Thursday, April 05, 2007

IMF plays down effect of US slowdown

IMF plays down effect of US slowdown
By Krishna Guha in Washington
Copyright The Financial Times Limited 2007
Published: April 5 2007 02:24 | Last updated: April 5 2007 02:24

The US slowdown should not drag down the economies of the rest of the world as long as the US economy does not succumb to full-blown recession, the International Monetary Fund says on Thursday.

In its latest World Economic Outlook, the IMF said the factors currently slowing the US economy – “primarily housing and manufacturing” – are so specific to the US that they have had a “limited global impact”.

“Most countries should be in a position to decouple from the US economy and sustain strong growth if the US slowdown remains as moderate as expected,” the report says

Yet the IMF warns that the US is still by far the most important economy in the world and says if it did slide into recession the impact on the rest of the world would be serious.

“The influence of the US economy on other economies does not appear to have diminished,” the IMF notes. “On the contrary, indications are that the magnitude of spillovers have increased over time”, particularly with respect to other countries in the Americas.

This is because most countries are more open to trade than in the past, so even if the share of their exports going to the US has declined, the share of their total output sold to the US has gone up not down.
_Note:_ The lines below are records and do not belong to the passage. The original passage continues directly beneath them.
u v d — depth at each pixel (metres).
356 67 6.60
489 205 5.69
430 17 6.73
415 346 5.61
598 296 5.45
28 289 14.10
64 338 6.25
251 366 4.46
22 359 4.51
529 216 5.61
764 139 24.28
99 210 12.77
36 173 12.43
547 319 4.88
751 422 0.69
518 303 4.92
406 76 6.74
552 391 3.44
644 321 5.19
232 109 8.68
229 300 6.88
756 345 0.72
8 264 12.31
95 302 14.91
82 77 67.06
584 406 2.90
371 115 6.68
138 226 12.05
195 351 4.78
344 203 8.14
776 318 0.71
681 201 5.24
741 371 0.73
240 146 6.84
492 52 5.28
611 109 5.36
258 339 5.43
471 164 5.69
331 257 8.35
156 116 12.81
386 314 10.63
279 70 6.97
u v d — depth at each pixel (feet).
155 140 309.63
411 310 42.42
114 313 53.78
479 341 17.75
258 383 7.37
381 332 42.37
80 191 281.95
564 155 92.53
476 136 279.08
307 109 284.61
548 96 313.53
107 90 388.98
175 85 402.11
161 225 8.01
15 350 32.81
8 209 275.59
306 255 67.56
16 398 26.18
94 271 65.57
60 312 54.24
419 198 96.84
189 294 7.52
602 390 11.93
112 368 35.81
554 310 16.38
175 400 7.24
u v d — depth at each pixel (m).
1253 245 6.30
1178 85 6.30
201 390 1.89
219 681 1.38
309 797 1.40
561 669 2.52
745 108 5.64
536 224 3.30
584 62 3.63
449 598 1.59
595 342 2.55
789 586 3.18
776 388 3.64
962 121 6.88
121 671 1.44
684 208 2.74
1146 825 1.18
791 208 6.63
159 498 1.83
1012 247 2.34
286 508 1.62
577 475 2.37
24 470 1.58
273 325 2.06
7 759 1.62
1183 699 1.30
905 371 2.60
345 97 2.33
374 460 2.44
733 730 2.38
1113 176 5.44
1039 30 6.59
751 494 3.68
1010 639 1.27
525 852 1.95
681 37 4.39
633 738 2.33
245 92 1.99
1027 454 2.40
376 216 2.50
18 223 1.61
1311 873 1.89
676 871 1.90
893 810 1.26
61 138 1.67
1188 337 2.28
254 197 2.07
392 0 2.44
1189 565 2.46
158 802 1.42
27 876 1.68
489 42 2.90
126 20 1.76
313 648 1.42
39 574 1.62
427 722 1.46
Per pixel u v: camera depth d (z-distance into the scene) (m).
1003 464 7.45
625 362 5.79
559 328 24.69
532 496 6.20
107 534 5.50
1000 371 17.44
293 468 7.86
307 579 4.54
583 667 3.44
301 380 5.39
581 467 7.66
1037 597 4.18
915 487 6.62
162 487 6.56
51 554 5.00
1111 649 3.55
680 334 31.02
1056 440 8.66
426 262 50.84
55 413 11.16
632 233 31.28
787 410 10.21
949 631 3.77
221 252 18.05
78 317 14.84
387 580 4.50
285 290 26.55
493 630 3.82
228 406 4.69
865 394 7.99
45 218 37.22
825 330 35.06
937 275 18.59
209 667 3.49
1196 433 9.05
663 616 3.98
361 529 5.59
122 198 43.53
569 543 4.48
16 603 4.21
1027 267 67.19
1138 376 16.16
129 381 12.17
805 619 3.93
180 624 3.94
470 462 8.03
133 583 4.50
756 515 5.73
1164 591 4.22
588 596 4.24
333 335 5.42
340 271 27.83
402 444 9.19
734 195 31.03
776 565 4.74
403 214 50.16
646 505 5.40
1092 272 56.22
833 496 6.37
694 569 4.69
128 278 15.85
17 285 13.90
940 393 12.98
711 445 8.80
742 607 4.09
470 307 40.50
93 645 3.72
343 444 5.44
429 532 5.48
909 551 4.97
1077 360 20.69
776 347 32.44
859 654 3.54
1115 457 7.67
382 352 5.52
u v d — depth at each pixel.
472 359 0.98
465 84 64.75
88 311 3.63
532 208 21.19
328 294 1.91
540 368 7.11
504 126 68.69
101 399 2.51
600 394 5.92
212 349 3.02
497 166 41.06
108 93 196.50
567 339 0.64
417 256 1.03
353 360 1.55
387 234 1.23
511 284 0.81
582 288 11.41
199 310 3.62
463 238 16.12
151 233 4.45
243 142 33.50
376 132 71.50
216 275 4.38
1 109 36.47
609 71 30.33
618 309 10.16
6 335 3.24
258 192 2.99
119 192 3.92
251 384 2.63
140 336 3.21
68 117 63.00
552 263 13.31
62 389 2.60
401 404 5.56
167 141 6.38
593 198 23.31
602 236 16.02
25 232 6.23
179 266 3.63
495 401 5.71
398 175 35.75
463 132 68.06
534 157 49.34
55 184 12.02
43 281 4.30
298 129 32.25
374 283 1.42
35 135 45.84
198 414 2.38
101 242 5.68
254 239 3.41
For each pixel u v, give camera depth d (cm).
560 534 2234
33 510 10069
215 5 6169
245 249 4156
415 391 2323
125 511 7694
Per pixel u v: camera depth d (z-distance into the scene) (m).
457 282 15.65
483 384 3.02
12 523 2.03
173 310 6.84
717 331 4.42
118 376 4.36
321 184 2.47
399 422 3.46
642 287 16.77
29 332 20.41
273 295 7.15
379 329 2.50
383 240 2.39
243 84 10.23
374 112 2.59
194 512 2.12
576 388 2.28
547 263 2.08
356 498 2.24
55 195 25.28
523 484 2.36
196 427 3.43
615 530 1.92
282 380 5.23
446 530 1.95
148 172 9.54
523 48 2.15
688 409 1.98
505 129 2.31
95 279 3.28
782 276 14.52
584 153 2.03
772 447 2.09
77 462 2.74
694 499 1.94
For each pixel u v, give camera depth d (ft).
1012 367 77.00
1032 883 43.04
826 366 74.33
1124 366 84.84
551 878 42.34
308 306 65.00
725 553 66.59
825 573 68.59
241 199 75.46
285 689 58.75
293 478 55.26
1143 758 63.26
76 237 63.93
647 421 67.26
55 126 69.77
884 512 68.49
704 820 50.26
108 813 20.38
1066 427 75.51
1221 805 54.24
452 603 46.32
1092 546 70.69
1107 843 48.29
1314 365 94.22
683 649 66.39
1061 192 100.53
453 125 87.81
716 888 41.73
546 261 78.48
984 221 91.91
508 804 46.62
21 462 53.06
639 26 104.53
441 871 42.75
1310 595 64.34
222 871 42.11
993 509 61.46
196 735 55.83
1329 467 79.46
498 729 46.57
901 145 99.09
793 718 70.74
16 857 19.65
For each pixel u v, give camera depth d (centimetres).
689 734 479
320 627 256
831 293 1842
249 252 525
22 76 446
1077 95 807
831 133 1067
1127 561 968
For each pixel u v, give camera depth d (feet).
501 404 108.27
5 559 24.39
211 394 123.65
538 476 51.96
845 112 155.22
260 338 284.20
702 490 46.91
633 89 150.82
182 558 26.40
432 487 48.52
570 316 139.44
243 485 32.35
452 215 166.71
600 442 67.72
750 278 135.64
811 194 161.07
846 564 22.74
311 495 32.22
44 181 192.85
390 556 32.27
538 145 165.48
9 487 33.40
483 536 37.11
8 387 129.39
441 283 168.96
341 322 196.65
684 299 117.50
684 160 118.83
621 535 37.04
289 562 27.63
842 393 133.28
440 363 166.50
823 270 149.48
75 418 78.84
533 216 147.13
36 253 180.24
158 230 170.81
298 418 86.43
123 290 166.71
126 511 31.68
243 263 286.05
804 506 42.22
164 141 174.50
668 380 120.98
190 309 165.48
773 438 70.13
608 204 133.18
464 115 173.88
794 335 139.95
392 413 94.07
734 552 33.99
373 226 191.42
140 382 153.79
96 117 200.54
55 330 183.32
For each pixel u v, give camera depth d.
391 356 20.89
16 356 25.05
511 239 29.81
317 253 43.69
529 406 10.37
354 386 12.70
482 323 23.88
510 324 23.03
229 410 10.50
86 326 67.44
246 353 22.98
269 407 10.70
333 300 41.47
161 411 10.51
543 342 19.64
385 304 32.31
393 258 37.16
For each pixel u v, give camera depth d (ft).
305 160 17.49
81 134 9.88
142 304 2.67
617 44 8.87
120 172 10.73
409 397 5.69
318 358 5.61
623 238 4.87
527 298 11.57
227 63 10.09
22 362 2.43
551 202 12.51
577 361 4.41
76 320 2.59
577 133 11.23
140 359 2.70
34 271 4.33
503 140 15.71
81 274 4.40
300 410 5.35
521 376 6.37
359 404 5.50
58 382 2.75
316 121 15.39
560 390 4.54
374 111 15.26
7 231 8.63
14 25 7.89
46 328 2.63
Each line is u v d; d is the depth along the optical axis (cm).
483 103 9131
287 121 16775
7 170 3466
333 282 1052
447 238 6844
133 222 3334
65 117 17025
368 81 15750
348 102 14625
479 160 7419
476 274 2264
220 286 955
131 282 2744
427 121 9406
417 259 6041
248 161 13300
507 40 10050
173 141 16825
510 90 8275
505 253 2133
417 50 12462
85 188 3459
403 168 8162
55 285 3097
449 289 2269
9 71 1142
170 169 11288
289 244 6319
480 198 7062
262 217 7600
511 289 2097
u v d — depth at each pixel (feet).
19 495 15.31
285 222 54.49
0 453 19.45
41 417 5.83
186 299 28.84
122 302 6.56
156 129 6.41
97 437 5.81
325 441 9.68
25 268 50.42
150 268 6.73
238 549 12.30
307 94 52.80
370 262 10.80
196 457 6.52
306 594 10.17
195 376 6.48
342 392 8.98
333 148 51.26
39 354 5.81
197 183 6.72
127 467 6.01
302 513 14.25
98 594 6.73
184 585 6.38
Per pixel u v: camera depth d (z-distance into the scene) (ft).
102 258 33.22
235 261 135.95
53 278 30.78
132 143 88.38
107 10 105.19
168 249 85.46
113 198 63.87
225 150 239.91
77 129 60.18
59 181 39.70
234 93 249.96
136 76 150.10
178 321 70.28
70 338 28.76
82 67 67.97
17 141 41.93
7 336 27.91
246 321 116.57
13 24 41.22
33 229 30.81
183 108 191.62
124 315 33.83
Moreover, financial linkages have become more important for growth over time, with greater financial integration between national markets.

The IMF says US financial markets play an important signalling role globally and spillovers from these markets are particularly important “during periods of market stress.”

But the IMF says the effect of economic developments that are specific to the US should not be exaggerated. Past sharp declines in global growth were largely caused by “common disturbances”, such as the oil price shocks of the 1970s or the bursting of the dotcom bubble in 2000, rather than shockwaves emanating from the US.

The IMF draws a distinction between “mid-cycle” slowdowns in the US, when growth drops below trend for a sustained period, and outright recessions, when US output falls. With a fall in output, US imports tend to decline rapidly.

However, mid-cycle slowdowns, particularly those characterised by internal issues such as the end of a real estate boom, do not have big effects elsewhere.

Better monetary policy and more flexible exchange rates outside Asia should also mitigate the spillovers from the US, the IMF says. The report emphasises the importance of exchange rate moves in reducing global imbalances, arguing that the US may be more responsive to changes in the external value of the dollar than previously recognised.